QUBO-inspired Molecular Fingerprint for Chemical Property Prediction

Koichiro Yawata,Yoshihiro Osakabe,Takuya Okuyama,Akinori Asahara
DOI: https://doi.org/10.1109/BigData55660.2022.10020236
2023-03-17
Abstract:Molecular fingerprints are widely used for predicting chemical properties, and selecting appropriate fingerprints is important. We generate new fingerprints based on the assumption that a performance of prediction using a more effective fingerprint is better. We generate effective interaction fingerprints that are the product of multiple base fingerprints. It is difficult to evaluate all combinations of interaction fingerprints because of computational limitations. Against this problem, we transform a problem of searching more effective interaction fingerprints into a quadratic unconstrained binary optimization problem. In this study, we found effective interaction fingerprints using QM9 dataset.
Machine Learning,Logic in Computer Science,Biomolecules
What problem does this paper attempt to address?
The main goal of this paper is to develop a new method for generating molecular fingerprints based on the Quadratic Unconstrained Binary Optimization (QUBO) problem, in order to improve the accuracy of chemical property predictions. Specifically, the authors attempt to address the following issues: 1. **Effective Generation of Molecular Fingerprints**: Existing molecular fingerprints may not adequately capture the complex determinants of chemical properties. By generating new interactive molecular fingerprints (i.e., the product of multiple basic fingerprints), researchers aim to find effective fingerprints that can more efficiently describe the relationship between molecular structure and chemical properties. 2. **Overcoming Combinatorial Optimization Challenges**: Evaluating all possible combinations of interactive molecular fingerprints is a computationally challenging problem due to the vast number of combinations involved. To tackle this challenge, the authors transform the problem of finding more effective interactive molecular fingerprints into a QUBO problem, thus enabling the use of techniques such as annealing machines to solve it within a reasonable time frame. 3. **Application of QUBO Decision Trees**: The paper introduces a new method called "QUBO Decision Trees," which combines the advantages of decision trees and QUBO problems to identify molecular fingerprints that can reduce prediction errors.

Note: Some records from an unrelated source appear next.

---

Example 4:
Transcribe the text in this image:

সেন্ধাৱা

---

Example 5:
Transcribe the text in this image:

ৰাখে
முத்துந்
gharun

This method can handle interactions between features and optimizes the selection of fingerprints by minimizing the Squared Weighted Mean Squared Error (SWMSE). 4. **Experimental Validation**: Researchers conducted experiments using the QM9 dataset to verify whether the proposed QUBO Decision Tree method can discover effective interactive molecular fingerprints that significantly reduce the error in predicting chemical properties compared to single fingerprints. Through the above research, the paper aims to provide a more efficient and accurate method for predicting chemical properties, especially when dealing with complex molecular structures.